# Énoncé A
Répondez à ces questions d'après l'extrait sur l'exposition de Lamarche & Ovize :
(i) Dans quelle galerie les sculptures sont-elles présentées ?
(ii) Quelles pièces sont les seules posées sur des socles ?
(iii) Qu'évoque la corde rose de The Host vs Acme ?

# Extrait
::::::::::
ART | CRITIQUE

Lamarche & Ovize. Abstracta/Concreta

PMaxime Thieffine
@21 Jan 2008

Le sol de la galerie Laurent Godin grouille de sculptures anti-monumentales, entre lesquelles le spectateur est invité à slalomer. Fruits de la recherche du couple d’artiste Florentine Lamarche et Alexandre Ovize, ces bricolages abstraits et ludiques sont des combinaisons insolites de matériaux très divers trouvés dans la rue.

Seules les pièces intitulées Poubelle 1 et Poubelle 2 sont exposées sur des socles. Un traitement de faveur qui dénote avec leurs titres et qui propose une réflexion sur les objets laissés-pour-compte, mettant en évidence le pouvoir rédempteur de l’art.

Du bois, de la corde, de la résine, de la brique : les matériaux qui composent ces sculptures sont banals, tantôt bruts, tantôt peints ou laqués. Ils subissent indifféremment le même traitement : abîmés, altérés, ils sont ensuite amalgamés les uns aux autres pour produire des formes abstraites compactes (les Poubelles 1 et 2) ou plus aérées (Sans titre, Plast, et Ballon Kid)

Les sculptures de Lamarche & Ovize jouent avec notre imaginaire ; si certaines d’entre elles restent à nos yeux totalement abstraites, des détails de certains œuvres nous font projeter sur elles des images plus ou moins familières. Ainsi Monsieur Club peut nous évoquer une bestiole courte sur patte, et la corde rose de The Host vs Acme la queue d’une créature fantastique. Pourquoi pas ?
::::::::::
# Données fournies
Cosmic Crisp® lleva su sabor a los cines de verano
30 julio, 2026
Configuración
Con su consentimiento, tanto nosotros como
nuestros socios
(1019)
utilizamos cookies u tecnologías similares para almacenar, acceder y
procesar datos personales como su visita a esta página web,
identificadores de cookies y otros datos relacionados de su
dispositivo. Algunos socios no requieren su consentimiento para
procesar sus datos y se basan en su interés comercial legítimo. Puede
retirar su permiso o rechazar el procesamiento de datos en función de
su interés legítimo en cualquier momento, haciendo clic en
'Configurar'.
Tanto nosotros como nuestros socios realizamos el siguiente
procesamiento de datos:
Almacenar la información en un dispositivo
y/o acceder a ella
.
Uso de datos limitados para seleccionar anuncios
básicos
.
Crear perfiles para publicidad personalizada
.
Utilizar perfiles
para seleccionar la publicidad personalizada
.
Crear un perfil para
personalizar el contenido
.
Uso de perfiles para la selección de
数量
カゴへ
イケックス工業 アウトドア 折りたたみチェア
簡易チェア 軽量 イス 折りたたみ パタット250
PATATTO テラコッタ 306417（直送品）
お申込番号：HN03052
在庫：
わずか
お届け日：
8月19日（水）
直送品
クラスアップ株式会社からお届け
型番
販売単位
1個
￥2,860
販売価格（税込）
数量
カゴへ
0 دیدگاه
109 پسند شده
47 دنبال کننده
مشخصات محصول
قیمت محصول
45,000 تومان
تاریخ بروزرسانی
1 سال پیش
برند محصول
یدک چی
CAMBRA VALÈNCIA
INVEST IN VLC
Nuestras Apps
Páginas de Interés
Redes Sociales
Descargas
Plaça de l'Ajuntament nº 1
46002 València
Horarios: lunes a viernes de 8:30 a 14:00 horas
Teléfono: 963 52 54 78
::::::::::
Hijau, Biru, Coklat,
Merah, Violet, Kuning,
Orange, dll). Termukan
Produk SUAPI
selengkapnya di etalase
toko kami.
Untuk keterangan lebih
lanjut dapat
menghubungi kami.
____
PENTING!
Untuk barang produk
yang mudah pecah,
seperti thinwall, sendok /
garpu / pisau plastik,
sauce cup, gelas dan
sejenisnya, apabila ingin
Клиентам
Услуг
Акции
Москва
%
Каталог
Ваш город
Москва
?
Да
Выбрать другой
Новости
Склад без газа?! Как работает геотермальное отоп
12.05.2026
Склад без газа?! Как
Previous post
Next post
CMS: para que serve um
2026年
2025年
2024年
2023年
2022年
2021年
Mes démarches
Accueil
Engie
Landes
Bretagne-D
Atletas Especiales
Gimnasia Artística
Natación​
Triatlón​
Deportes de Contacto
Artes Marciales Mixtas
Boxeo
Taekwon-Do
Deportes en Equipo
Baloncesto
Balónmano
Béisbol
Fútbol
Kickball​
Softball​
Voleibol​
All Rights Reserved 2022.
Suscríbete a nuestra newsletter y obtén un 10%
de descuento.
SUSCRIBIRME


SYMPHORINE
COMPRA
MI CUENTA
::::::::::
# Énoncé B
Recopiez à l'identique les lignes des données fournies, depuis celle qui contient « Cosmic Crisp® lleva » jusqu'à celle qui contient « Teléfono: 963 52 54 78 », ces deux lignes comprises.

# Réponse A
(i) Dans la galerie Laurent Godin.
(ii) Poubelle 1 et Poubelle 2.
(iii) La queue d'une créature fantastique.

# Réponse B
Cosmic Crisp® lleva su sabor a los cines de verano
30 julio, 2026
Configuración
Con su consentimiento, tanto nosotros como
nuestros socios
(1019)
utilizamos cookies u tecnologías similares para almacenar, acceder y
procesar datos personales como su visita a esta página web,
identificadores de cookies y otros datos relacionados de su
dispositivo. Algunos socios no requieren su consentimiento para
procesar sus datos y se basan en su interés comercial legítimo. Puede
retirar su permiso o rechazar el procesamiento de datos en función de
su interés legítimo en cualquier momento, haciendo clic en
'Configurar'.
Tanto nosotros como nuestros socios realizamos el siguiente
procesamiento de datos:
Almacenar la información en un dispositivo
y/o acceder a ella
.
Uso de datos limitados para seleccionar anuncios
básicos
.
Crear perfiles para publicidad personalizada
.
Utilizar perfiles
para seleccionar la publicidad personalizada
.
Crear un perfil para
personalizar el contenido
.
Uso de perfiles para la selección de
数量
カゴへ
イケックス工業 アウトドア 折りたたみチェア
簡易チェア 軽量 イス 折りたたみ パタット250
PATATTO テラコッタ 306417（直送品）
お申込番号：HN03052
在庫：
わずか
お届け日：
8月19日（水）
直送品
クラスアップ株式会社からお届け
型番
販売単位
1個
￥2,860
販売価格（税込）
数量
カゴへ
0 دیدگاه
109 پسند شده
47 دنبال کننده
مشخصات محصول
قیمت محصول
45,000 تومان
تاریخ بروزرسانی
1 سال پیش
برند محصول
یدک چی
CAMBRA VALÈNCIA
INVEST IN VLC
Nuestras Apps
Páginas de Interés
Redes Sociales
Descargas
Plaça de l'Ajuntament nº 1
46002 València
Horarios: lunes a viernes de 8:30 a 14:00 horas
Teléfono: 963 52 54 78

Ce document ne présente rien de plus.